[Collected data]
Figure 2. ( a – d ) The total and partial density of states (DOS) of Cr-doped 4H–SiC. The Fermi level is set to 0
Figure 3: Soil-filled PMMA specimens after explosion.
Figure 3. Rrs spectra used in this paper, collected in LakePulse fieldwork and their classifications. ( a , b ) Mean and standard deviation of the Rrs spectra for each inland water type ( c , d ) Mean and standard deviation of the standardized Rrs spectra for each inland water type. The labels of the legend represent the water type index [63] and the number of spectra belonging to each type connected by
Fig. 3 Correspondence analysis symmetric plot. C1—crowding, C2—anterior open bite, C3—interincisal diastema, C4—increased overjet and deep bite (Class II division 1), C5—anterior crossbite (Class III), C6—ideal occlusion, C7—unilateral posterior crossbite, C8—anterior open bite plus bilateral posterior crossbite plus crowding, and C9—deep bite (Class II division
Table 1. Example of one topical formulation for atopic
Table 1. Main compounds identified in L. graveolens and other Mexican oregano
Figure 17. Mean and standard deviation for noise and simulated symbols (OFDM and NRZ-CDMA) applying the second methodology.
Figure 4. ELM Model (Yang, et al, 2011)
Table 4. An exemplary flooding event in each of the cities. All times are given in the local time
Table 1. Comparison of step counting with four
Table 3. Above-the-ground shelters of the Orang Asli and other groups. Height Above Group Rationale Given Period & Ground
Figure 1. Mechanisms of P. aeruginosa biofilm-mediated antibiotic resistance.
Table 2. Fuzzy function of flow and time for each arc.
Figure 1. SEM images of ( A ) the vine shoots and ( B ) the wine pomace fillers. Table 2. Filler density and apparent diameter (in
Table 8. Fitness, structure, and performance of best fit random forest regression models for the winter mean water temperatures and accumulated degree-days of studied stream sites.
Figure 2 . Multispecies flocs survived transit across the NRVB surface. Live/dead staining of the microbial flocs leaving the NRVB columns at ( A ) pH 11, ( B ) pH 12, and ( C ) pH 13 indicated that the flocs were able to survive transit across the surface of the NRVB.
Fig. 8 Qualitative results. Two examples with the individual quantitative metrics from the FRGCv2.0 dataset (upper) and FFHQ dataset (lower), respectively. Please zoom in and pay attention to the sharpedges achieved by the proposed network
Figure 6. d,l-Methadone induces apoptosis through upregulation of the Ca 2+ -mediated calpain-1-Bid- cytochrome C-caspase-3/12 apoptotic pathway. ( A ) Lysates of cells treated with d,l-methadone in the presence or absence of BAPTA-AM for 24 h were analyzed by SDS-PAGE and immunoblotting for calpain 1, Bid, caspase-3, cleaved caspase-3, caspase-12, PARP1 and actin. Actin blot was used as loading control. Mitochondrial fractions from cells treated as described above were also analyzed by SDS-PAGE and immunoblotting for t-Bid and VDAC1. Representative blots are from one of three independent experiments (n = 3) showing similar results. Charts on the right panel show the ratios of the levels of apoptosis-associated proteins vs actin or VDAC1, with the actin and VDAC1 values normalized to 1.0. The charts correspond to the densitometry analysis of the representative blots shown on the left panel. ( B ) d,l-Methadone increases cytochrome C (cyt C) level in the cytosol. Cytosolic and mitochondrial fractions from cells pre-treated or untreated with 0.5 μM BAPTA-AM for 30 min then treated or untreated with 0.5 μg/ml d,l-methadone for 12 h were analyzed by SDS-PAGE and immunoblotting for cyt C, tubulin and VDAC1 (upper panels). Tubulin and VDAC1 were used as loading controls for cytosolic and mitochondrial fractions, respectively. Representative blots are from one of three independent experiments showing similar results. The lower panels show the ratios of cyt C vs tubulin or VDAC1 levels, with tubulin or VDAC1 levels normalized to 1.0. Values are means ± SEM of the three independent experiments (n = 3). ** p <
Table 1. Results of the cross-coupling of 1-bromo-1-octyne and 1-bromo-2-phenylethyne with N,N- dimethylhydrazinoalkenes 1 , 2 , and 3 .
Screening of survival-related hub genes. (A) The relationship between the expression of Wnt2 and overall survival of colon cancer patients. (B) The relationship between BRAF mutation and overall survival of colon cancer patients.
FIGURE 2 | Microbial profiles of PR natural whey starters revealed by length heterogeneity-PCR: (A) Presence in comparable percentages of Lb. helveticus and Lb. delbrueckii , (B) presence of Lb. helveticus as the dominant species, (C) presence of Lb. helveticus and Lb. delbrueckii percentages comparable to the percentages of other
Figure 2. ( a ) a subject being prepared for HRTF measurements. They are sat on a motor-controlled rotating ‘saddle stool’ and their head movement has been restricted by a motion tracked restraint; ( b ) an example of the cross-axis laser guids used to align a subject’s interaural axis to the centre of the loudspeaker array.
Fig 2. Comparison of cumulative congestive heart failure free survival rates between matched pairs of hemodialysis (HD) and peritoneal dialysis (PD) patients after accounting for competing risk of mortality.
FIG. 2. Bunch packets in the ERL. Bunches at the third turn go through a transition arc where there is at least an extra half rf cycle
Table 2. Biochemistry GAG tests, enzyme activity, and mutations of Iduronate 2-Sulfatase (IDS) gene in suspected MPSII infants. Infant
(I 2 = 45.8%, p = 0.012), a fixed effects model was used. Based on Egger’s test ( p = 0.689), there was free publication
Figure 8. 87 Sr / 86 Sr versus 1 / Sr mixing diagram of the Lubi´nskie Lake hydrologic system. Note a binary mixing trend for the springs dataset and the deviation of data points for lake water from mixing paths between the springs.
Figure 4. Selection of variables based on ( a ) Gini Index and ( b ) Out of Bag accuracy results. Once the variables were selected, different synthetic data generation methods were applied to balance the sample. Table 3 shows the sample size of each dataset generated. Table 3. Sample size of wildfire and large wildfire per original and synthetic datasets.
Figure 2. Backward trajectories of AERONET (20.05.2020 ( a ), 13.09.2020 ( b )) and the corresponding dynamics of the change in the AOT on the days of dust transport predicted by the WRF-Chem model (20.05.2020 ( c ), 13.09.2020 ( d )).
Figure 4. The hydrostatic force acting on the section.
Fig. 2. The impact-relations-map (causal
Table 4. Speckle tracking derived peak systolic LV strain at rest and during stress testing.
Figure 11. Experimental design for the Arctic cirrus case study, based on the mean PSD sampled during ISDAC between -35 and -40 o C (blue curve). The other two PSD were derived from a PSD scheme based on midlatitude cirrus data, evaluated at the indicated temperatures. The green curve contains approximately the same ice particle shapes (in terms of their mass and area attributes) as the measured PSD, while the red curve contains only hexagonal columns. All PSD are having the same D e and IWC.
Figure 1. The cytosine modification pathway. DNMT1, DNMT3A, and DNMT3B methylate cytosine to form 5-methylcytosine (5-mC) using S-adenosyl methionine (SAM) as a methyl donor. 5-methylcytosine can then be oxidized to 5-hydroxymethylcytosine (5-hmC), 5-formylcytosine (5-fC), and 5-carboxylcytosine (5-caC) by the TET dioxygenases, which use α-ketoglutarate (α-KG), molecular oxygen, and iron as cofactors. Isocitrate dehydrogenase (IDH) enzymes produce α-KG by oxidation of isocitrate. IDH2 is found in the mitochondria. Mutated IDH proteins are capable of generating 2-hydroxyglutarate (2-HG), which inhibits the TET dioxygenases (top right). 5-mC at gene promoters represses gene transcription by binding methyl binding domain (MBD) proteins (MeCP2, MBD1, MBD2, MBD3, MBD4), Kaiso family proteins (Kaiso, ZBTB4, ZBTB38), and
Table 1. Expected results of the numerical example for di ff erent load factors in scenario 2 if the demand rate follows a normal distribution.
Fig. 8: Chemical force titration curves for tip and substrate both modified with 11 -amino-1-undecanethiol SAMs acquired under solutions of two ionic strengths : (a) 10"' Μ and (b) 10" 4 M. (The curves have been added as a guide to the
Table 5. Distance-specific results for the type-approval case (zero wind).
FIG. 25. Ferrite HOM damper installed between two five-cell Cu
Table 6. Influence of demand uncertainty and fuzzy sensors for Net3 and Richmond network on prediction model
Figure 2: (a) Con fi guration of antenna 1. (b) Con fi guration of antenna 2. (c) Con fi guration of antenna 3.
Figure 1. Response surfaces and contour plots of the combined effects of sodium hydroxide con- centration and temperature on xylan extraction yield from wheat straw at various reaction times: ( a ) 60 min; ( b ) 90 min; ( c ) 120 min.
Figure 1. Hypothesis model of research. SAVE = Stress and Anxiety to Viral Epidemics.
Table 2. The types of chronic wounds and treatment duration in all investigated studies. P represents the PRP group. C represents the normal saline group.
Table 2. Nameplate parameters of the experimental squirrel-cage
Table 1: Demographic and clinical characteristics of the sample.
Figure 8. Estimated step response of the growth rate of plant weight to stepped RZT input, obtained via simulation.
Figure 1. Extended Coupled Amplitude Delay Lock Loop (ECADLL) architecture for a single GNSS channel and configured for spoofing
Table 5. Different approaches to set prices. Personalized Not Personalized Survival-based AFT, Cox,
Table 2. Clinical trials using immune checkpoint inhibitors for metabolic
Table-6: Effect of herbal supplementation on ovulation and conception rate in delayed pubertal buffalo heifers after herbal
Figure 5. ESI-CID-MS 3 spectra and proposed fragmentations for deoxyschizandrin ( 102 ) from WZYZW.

(Exercise brief):
Could you set down, exactly as written, the lines above between the one holding "Table 2. Biochemistry" and the one holding "Figure 8. 87", inclusive, and nothing more?

(Exercise solution):
Table 2. Biochemistry GAG tests, enzyme activity, and mutations of Iduronate 2-Sulfatase (IDS) gene in suspected MPSII infants. Infant
(I 2 = 45.8%, p = 0.012), a fixed effects model was used. Based on Egger’s test ( p = 0.689), there was free publication
Figure 8. 87 Sr / 86 Sr versus 1 / Sr mixing diagram of the Lubi´nskie Lake hydrologic system. Note a binary mixing trend for the springs dataset and the deviation of data points for lake water from mixing paths between the springs.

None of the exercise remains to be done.